Petland protesters spread out all around the store Sunday Sept. 27, 2015 to catch the attention of drivers and shoppers. They called for a boycott of stores that sell puppies.
CREDIT CAMILLE PHILLIPS | ST. LOUIS PUBLIC RADIO
“Personally I would prefer that no one breed just because right now there are millions of healthy adoptable animals in our shelters being killed every year. But if someone is set on going to a breeder what we say is make sure you find a reputable breeder,” Fritsch said, adding that a reputable breeder would never sell puppies online or to a store.
According to the Missouri Department of Agriculture, the state has about 790 licensed commercial breeders; about a thousand fewer than it did in 2009.
Grosenbacher points to the tighter regulations outlined in Proposition B in 2010 as the cause, saying it drove some breeders out of business.

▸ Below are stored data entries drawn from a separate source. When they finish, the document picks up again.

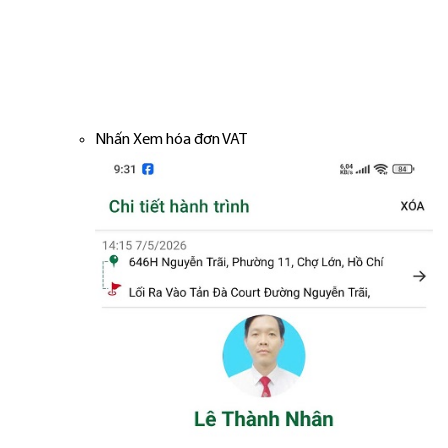
Nhấn Xem hóa đơn VAT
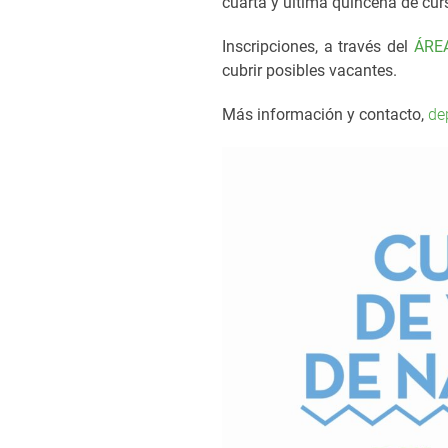
cuarta y última quincena de curs
Inscripciones, a través del
ÁRE
cubrir posibles vacantes.
Más información y contacto,
de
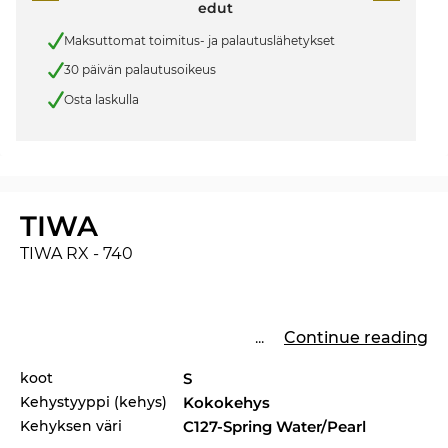
edut
Maksuttomat toimitus- ja palautuslähetykset
30 päivän palautusoikeus
Osta laskulla
TIWA
TIWA RX - 740
...
Continue reading
koot
S
Kehystyyppi (kehys)
Kokokehys
Kehyksen väri
C127-Spring Water/Pearl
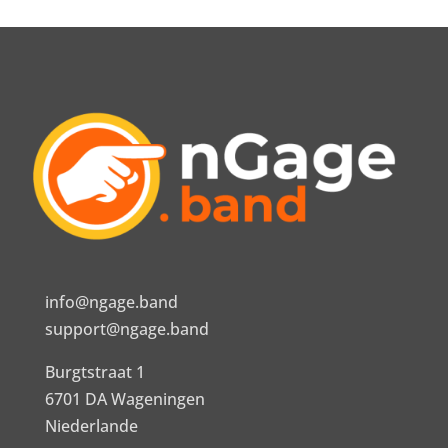
info@ngage.band
support@ngage.band
Burgtstraat 1
6701 DA Wageningen
Niederlande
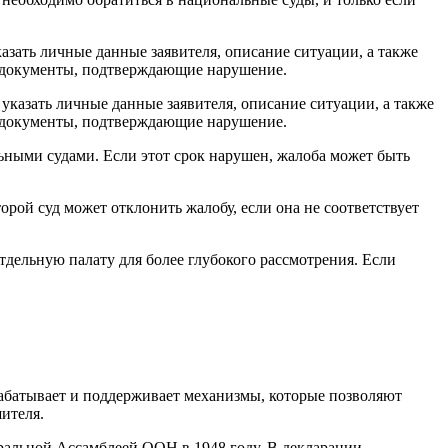
азать личные данные заявителя, описание ситуации, а также
, документы, подтверждающие нарушение.
ьными судами. Если этот срок нарушен, жалоба может быть
рой суд может отклонить жалобу, если она не соответствует
тдельную палату для более глубокого рассмотрения. Если
абатывает и поддерживает механизмы, которые позволяют
ителя.
ральной Ассамблеей ООН в 1948 году. В декларации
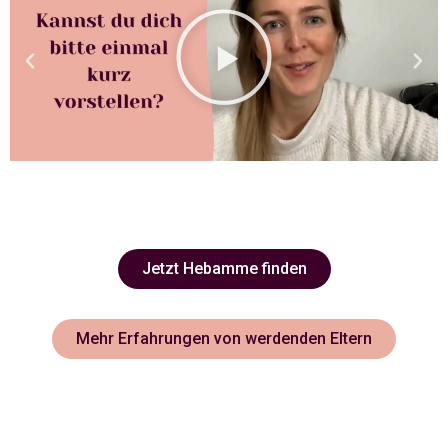
Jetzt Hebamme finden
Mehr Erfahrungen von werdenden Eltern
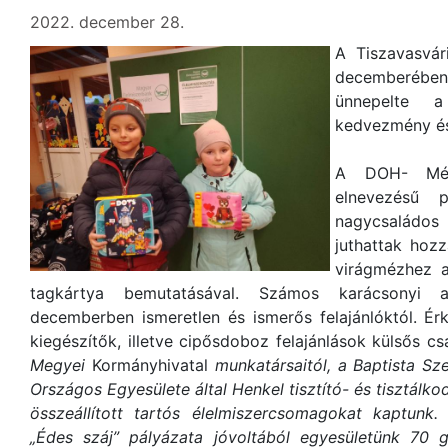
2022. december 28.
A Tiszavasvá
decemberében
ünnepelte 
kedvezmény és
A DOH- Méh
elnevezésű 
nagycsaládos
juthattak hoz
virágmézhez a
tagkártya bemutatásával. Számos karácsonyi a
decemberben ismeretlen és ismerős felajánlóktól. É
kiegészítők, illetve cipősdoboz felajánlások külsős c
Megyei
Kormányhivatal
munkatársaitól, a Baptista Sz
Országos Egyesülete által Henkel tisztító- és tisztálko
összeállított tartós élelmiszercsomagokat kaptunk
„Édes száj” pályázata jóvoltából egyesületünk 70 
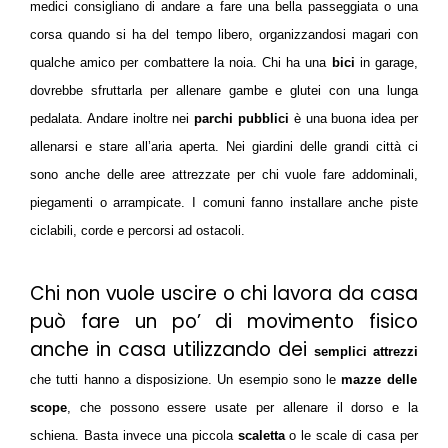
medici consigliano di andare a fare una bella passeggiata o una
corsa quando si ha del tempo libero, organizzandosi magari con
qualche amico per combattere la noia. Chi ha una
bici
in garage,
dovrebbe sfruttarla per allenare gambe e glutei con una lunga
pedalata. Andare inoltre nei
parchi pubblici
è una buona idea per
allenarsi e stare all’aria aperta. Nei giardini delle grandi città ci
sono anche delle aree attrezzate per chi vuole fare addominali,
piegamenti o arrampicate. I comuni fanno installare anche piste
ciclabili, corde e percorsi ad ostacoli.
Chi non vuole uscire o chi lavora da casa
può fare un po’ di movimento fisico
anche in casa utilizzando dei
semplici attrezzi
che tutti hanno a disposizione. Un esempio sono le
mazze delle
scope
, che possono essere usate per allenare il dorso e la
schiena. Basta invece una piccola
scaletta
o le scale di casa per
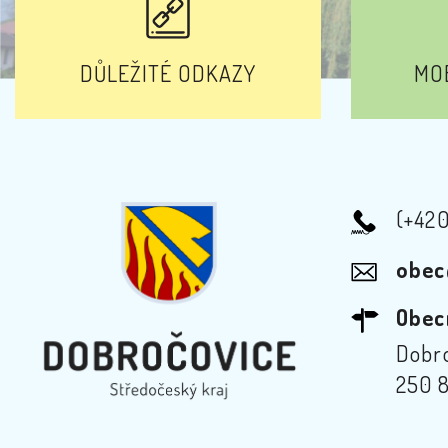
DŮLEŽITÉ ODKAZY
MOB
(+42
obec
Obec
Dobro
250 8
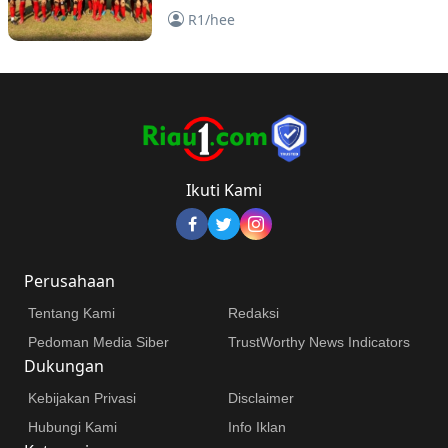
Piala Menpora Tingkat Nasional
R1/hee
Ikuti Kami
Perusahaan
Tentang Kami
Redaksi
Pedoman Media Siber
TrustWorthy News Indicators
Dukungan
Kebijakan Privasi
Disclaimer
Hubungi Kami
Info Iklan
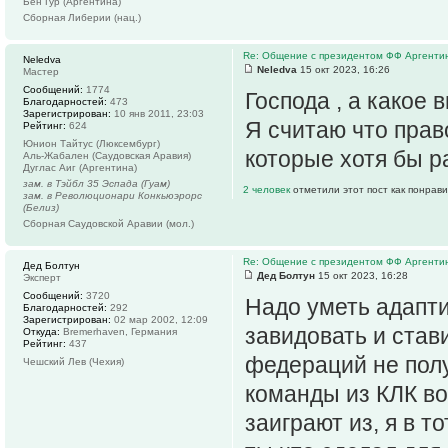
Бен Гур (Аргентина)
Сборная Либерии (нац.)
Re: Общение с президентом ФФ Аргенти
Neledva
Neledva
15 окт 2023, 16:26
Мастер
Сообщений:
1774
Господа , а какое
Благодарностей:
473
Зарегистрирован:
10 янв 2011, 23:03
Я считаю что прав
Рейтинг:
624
Юнион Тайтус (Люксембург)
которые хотя бы ра
Аль-Жабален (Саудовская Аравия)
Дуглас Аиг (Аргентина)
зам. в Тэйбл 35 Эспада (Гуам)
2 человек
отметили этот пост как понрав
зам. в Революционари Конкьюэрорс
(Белиз)
Сборная Саудовской Аравии (мол.)
Re: Общение с президентом ФФ Аргенти
Дед Болтун
Дед Болтун
15 окт 2023, 16:28
Эксперт
Сообщений:
3720
Надо уметь адапт
Благодарностей:
292
Зарегистрирован:
02 мар 2002, 12:09
завидовать и стави
Откуда:
Bremerhaven, Германия
Рейтинг:
437
федераций не полу
Чешский Лев (Чехия)
команды из КЛК во
заиграют из, я в т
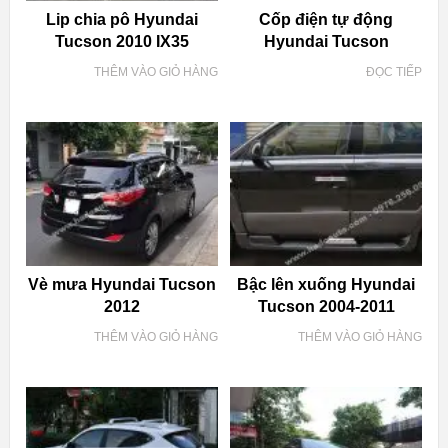
Lip chia pô Hyundai
Cốp điện tự động
Tucson 2010 IX35
Hyundai Tucson
THÊM VÀO GIỎ HÀNG
ĐỌC TIẾP
Vè mưa Hyundai Tucson
Bậc lên xuống Hyundai
2012
Tucson 2004-2011
THÊM VÀO GIỎ HÀNG
THÊM VÀO GIỎ HÀNG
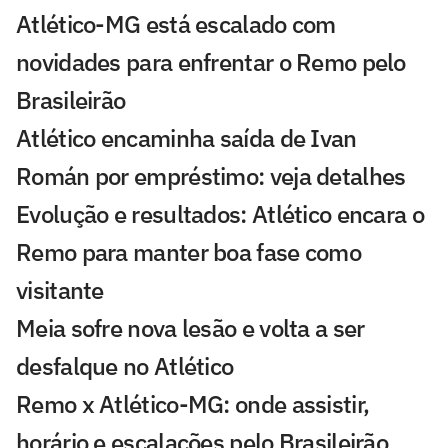
Atlético-MG está escalado com
novidades para enfrentar o Remo pelo
Brasileirão
Atlético encaminha saída de Ivan
Román por empréstimo: veja detalhes
Evolução e resultados: Atlético encara o
Remo para manter boa fase como
visitante
Meia sofre nova lesão e volta a ser
desfalque no Atlético
Remo x Atlético-MG: onde assistir,
horário e escalações pelo Brasileirão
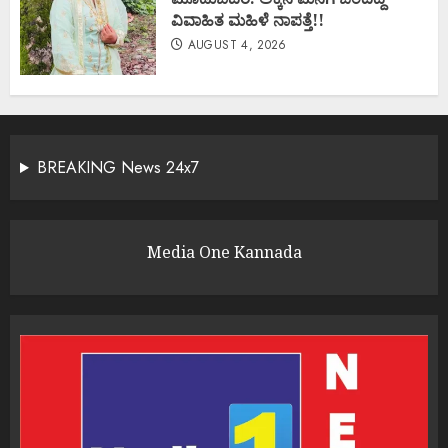
ವಿವಾಹಿತ ಮಹಿಳೆ ನಾಪತ್ತೆ!!
AUGUST 4, 2026
BREAKING News 24x7
Media One Kannada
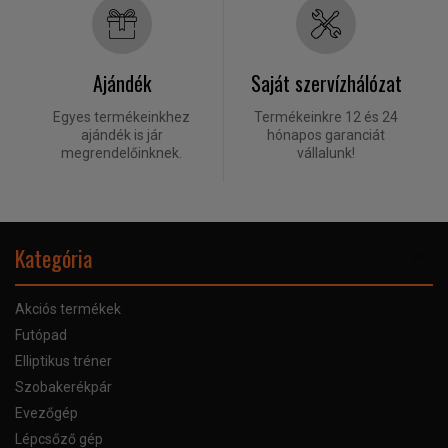
Ajándék
Saját szervízhálózat
Egyes termékeinkhez
Termékeinkre 12 és 24
ajándék is jár
hónapos garanciát
megrendelőinknek.
vállalunk!
Kategória
Akciós termékek
Futópad
Elliptikus tréner
Szobakerékpár
Evezőgép
Lépcsőző gép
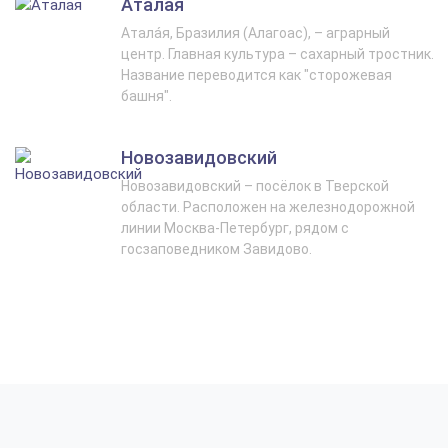
Аталая
Атала́я, Бразилия (Алагоас), – аграрный
центр. Главная культура – сахарный тростник.
Название переводится как "сторожевая
башня".
Новозавидовский
Новозавидовский – посёлок в Тверской
области. Расположен на железнодорожной
линии Москва-Петербург, рядом с
госзаповедником Завидово.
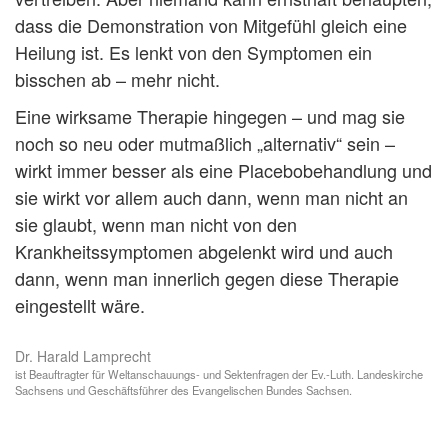
dass die Demonstration von Mitgefühl gleich eine
Heilung ist. Es lenkt von den Symptomen ein
bisschen ab – mehr nicht.
Eine wirksame Therapie hingegen – und mag sie
noch so neu oder mutmaßlich „alternativ“ sein –
wirkt immer besser als eine Placebobehandlung und
sie wirkt vor allem auch dann, wenn man nicht an
sie glaubt, wenn man nicht von den
Krankheitssymptomen abgelenkt wird und auch
dann, wenn man innerlich gegen diese Therapie
eingestellt wäre.
Dr. Harald Lamprecht
ist Beauftragter für Weltanschauungs- und Sektenfragen der Ev.-Luth. Landeskirche
Sachsens und Geschäftsführer des Evangelischen Bundes Sachsen.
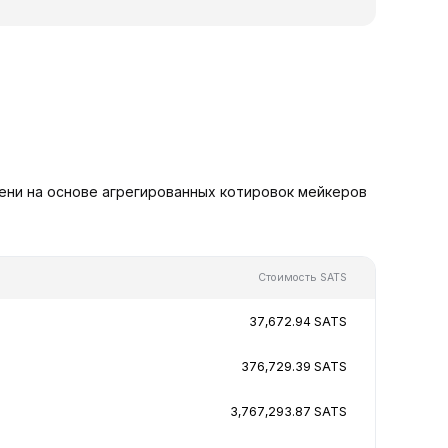
мени на основе агрегированных котировок мейкеров
Стоимость SATS
37,672.94 SATS
376,729.39 SATS
3,767,293.87 SATS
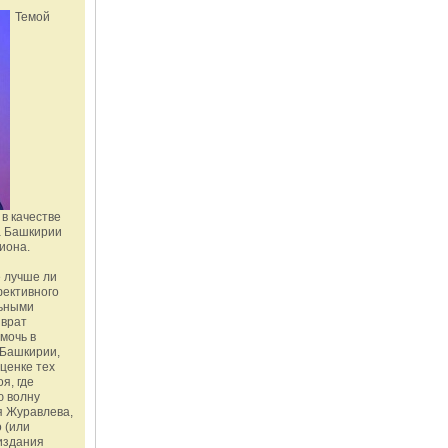
Темой
в качестве
а Башкирии
иона.
 лучше ли
фективного
льными
зврат
омочь в
Башкирии,
ценке тех
я, где
ю волну
я Журавлева,
 (или
издания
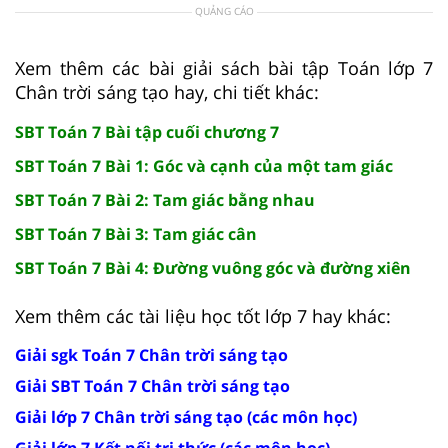
QUẢNG CÁO
Xem thêm các bài giải sách bài tập Toán lớp 7
Chân trời sáng tạo hay, chi tiết khác:
SBT Toán 7 Bài tập cuối chương 7
SBT Toán 7 Bài 1: Góc và cạnh của một tam giác
SBT Toán 7 Bài 2: Tam giác bằng nhau
SBT Toán 7 Bài 3: Tam giác cân
SBT Toán 7 Bài 4: Đường vuông góc và đường xiên
Xem thêm các tài liệu học tốt lớp 7 hay khác:
Giải sgk Toán 7 Chân trời sáng tạo
Giải SBT Toán 7 Chân trời sáng tạo
Giải lớp 7 Chân trời sáng tạo (các môn học)
Giải lớp 7 Kết nối tri thức (các môn học)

“We estimate that we only have about 25 percent of the adult females in kennels that are producing puppies today,” Grosenbacher said, adding annual inspections with the weight of criminal prosecution if regulations aren’t followed mean their dogs are well looked after.
Penalties for violating state standards are “pretty much a thing of the past,” Grosenbacher said because his organization has a kennel assistance program where breeders help other breeders if someone gets sick or falls into financial trouble.
The owner of Petland could not immediately be reached for comment.